What this task involves:
Scan the records and identify every line in which the string "Gemfile" occurs, then return those lines.

### Task inputs ###

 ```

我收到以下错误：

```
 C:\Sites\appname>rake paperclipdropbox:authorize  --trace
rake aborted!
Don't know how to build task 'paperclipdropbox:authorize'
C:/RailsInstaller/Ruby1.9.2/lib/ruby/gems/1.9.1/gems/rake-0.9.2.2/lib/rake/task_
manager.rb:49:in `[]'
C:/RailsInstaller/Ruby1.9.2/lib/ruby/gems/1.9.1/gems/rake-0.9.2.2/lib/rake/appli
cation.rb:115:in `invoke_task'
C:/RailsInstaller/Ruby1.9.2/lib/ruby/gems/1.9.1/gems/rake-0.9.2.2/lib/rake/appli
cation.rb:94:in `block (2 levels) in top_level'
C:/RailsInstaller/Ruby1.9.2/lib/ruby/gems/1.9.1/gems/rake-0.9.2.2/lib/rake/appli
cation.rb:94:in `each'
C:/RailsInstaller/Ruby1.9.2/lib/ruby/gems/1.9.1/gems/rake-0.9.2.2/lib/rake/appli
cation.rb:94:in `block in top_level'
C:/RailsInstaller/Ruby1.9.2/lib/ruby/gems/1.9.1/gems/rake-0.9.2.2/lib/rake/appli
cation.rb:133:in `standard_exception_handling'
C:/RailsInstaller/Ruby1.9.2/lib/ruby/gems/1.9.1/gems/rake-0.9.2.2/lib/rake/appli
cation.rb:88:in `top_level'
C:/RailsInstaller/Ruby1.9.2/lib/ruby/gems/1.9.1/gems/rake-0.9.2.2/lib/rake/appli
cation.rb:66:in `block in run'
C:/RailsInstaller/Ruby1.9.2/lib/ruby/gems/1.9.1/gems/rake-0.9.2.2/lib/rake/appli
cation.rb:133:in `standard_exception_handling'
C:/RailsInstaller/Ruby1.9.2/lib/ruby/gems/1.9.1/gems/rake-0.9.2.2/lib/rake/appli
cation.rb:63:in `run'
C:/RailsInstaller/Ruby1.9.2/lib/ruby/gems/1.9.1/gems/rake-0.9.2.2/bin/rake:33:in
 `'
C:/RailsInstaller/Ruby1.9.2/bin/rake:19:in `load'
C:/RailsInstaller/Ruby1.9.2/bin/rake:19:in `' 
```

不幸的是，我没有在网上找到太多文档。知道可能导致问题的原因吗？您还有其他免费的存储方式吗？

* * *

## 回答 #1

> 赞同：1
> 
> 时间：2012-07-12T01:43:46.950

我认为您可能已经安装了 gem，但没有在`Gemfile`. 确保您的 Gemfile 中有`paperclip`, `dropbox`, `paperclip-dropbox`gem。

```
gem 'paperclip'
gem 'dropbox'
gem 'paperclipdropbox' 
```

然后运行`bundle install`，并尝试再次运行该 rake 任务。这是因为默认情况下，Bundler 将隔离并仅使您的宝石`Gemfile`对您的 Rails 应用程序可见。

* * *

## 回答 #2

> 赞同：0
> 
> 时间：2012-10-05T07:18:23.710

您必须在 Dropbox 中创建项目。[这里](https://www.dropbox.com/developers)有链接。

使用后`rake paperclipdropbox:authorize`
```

###

Response to the exercise:
我认为您可能已经安装了 gem，但没有在`Gemfile`. 确保您的 Gemfile 中有`paperclip`, `dropbox`, `paperclip-dropbox`gem。
然后运行`bundle install`，并尝试再次运行该 rake 任务。这是因为默认情况下，Bundler 将隔离并仅使您的宝石`Gemfile`对您的 Rails 应用程序可见。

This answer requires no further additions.